◆ Task details
Please transcribe exactly, and only, the lines of the data below between the line holding "We helpen je graag. Neem contact" and the line holding "ntü Çok Kötü!", inclusive.

◆ Input data
====================

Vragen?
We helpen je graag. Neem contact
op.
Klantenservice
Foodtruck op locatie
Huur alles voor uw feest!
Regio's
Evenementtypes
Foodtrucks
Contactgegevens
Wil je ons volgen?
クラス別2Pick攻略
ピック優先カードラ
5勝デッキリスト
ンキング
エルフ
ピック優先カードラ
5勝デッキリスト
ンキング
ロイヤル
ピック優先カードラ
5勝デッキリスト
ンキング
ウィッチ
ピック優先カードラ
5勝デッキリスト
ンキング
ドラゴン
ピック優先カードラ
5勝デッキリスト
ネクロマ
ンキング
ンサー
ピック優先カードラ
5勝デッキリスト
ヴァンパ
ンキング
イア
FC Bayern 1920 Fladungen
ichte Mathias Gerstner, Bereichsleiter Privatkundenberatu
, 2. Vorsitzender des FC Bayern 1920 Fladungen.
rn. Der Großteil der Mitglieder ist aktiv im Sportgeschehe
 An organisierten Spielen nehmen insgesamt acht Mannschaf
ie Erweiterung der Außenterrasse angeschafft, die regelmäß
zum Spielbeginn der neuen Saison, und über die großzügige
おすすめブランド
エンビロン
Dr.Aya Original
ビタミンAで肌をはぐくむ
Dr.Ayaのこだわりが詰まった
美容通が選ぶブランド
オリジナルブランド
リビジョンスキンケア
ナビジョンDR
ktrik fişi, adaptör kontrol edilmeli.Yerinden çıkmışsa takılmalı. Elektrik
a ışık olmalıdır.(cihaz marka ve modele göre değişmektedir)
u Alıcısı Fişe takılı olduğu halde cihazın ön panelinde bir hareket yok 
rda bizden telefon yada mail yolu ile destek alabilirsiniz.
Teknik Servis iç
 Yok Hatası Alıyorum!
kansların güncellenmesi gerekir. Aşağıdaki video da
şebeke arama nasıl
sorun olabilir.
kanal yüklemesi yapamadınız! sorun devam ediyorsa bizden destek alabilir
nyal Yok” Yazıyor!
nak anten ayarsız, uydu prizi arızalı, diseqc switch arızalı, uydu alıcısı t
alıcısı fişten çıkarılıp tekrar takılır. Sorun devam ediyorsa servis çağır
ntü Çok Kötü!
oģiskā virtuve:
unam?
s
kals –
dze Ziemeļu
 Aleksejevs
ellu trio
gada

====================

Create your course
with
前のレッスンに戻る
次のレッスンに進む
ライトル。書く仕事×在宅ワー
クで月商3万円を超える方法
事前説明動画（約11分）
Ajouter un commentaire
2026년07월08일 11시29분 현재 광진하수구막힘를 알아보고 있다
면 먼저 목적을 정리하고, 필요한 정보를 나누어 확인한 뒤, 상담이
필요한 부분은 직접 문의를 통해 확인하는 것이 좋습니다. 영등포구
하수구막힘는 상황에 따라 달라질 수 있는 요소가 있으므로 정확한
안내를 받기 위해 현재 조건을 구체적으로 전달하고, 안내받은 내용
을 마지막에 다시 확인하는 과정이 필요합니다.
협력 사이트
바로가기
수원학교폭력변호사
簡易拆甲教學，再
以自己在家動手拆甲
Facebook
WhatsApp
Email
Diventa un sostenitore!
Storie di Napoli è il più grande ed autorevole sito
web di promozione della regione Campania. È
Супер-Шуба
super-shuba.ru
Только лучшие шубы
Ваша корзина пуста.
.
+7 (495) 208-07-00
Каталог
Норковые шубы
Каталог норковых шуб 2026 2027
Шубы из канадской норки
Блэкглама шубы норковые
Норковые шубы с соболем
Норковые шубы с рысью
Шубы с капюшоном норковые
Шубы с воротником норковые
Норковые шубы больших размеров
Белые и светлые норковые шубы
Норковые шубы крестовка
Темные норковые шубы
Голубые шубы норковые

====================

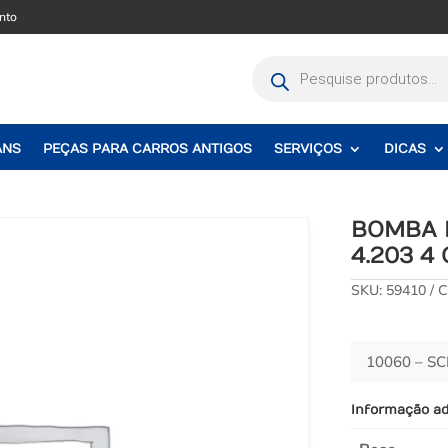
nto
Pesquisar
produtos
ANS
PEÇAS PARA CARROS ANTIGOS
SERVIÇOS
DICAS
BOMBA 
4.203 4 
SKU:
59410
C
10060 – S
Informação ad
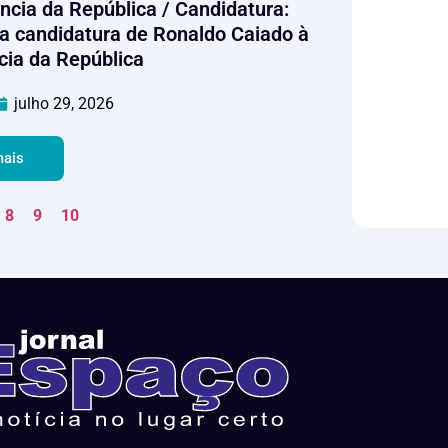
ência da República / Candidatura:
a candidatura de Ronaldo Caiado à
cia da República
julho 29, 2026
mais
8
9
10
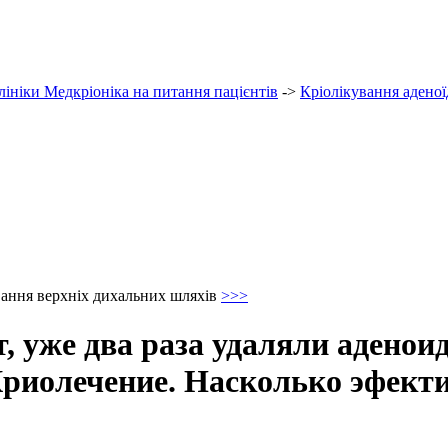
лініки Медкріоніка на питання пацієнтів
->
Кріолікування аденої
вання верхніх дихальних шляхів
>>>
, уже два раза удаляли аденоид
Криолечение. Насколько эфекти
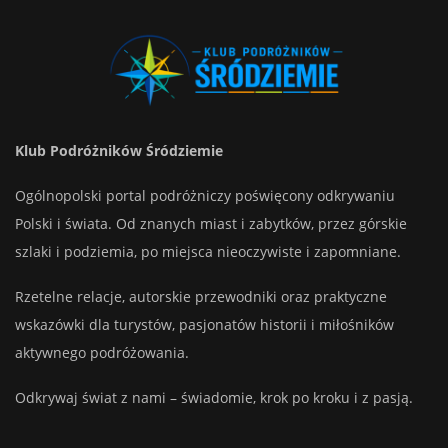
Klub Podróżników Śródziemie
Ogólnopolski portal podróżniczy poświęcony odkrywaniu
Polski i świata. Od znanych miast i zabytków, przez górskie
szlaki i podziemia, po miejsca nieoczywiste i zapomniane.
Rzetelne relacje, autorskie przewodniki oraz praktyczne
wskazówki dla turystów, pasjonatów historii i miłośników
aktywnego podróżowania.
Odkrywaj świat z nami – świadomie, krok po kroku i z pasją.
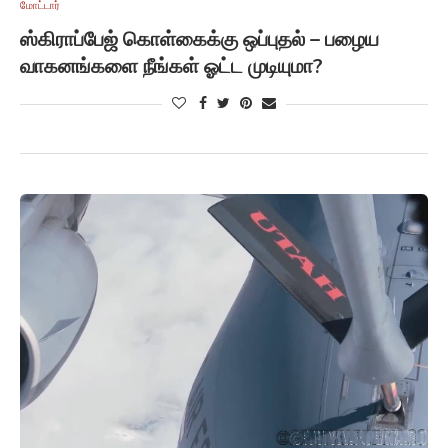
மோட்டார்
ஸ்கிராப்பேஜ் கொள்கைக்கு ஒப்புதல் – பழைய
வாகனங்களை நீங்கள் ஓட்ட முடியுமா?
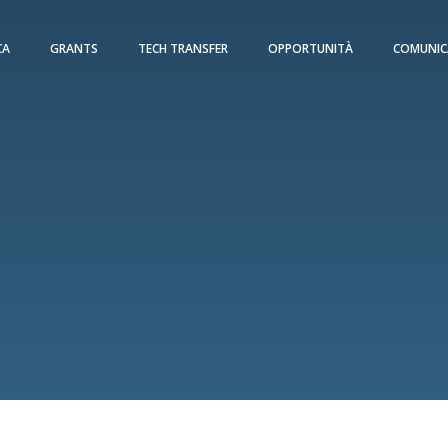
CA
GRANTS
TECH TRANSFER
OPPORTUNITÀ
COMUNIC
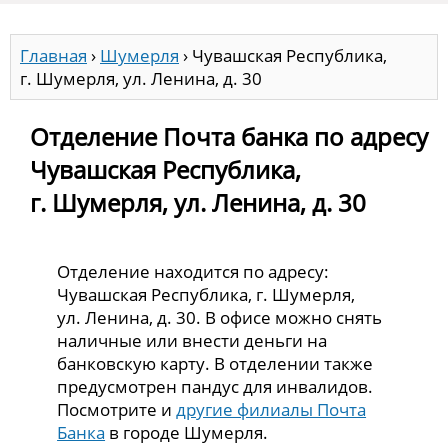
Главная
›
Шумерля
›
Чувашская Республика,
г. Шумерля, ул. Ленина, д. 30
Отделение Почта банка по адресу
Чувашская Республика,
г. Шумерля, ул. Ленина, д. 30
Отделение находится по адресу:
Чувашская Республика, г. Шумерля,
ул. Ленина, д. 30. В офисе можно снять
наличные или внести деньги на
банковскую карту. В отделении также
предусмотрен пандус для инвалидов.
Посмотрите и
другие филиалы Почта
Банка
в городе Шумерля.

====================

◆ Output
We helpen je graag. Neem contact
op.
Klantenservice
Foodtruck op locatie
Huur alles voor uw feest!
Regio's
Evenementtypes
Foodtrucks
Contactgegevens
Wil je ons volgen?
クラス別2Pick攻略
ピック優先カードラ
5勝デッキリスト
ンキング
エルフ
ピック優先カードラ
5勝デッキリスト
ンキング
ロイヤル
ピック優先カードラ
5勝デッキリスト
ンキング
ウィッチ
ピック優先カードラ
5勝デッキリスト
ンキング
ドラゴン
ピック優先カードラ
5勝デッキリスト
ネクロマ
ンキング
ンサー
ピック優先カードラ
5勝デッキリスト
ヴァンパ
ンキング
イア
FC Bayern 1920 Fladungen
ichte Mathias Gerstner, Bereichsleiter Privatkundenberatu
, 2. Vorsitzender des FC Bayern 1920 Fladungen.
rn. Der Großteil der Mitglieder ist aktiv im Sportgeschehe
 An organisierten Spielen nehmen insgesamt acht Mannschaf
ie Erweiterung der Außenterrasse angeschafft, die regelmäß
zum Spielbeginn der neuen Saison, und über die großzügige
おすすめブランド
エンビロン
Dr.Aya Original
ビタミンAで肌をはぐくむ
Dr.Ayaのこだわりが詰まった
美容通が選ぶブランド
オリジナルブランド
リビジョンスキンケア
ナビジョンDR
ktrik fişi, adaptör kontrol edilmeli.Yerinden çıkmışsa takılmalı. Elektrik
a ışık olmalıdır.(cihaz marka ve modele göre değişmektedir)
u Alıcısı Fişe takılı olduğu halde cihazın ön panelinde bir hareket yok 
rda bizden telefon yada mail yolu ile destek alabilirsiniz.
Teknik Servis iç
 Yok Hatası Alıyorum!
kansların güncellenmesi gerekir. Aşağıdaki video da
şebeke arama nasıl
sorun olabilir.
kanal yüklemesi yapamadınız! sorun devam ediyorsa bizden destek alabilir
nyal Yok” Yazıyor!
nak anten ayarsız, uydu prizi arızalı, diseqc switch arızalı, uydu alıcısı t
alıcısı fişten çıkarılıp tekrar takılır. Sorun devam ediyorsa servis çağır
ntü Çok Kötü!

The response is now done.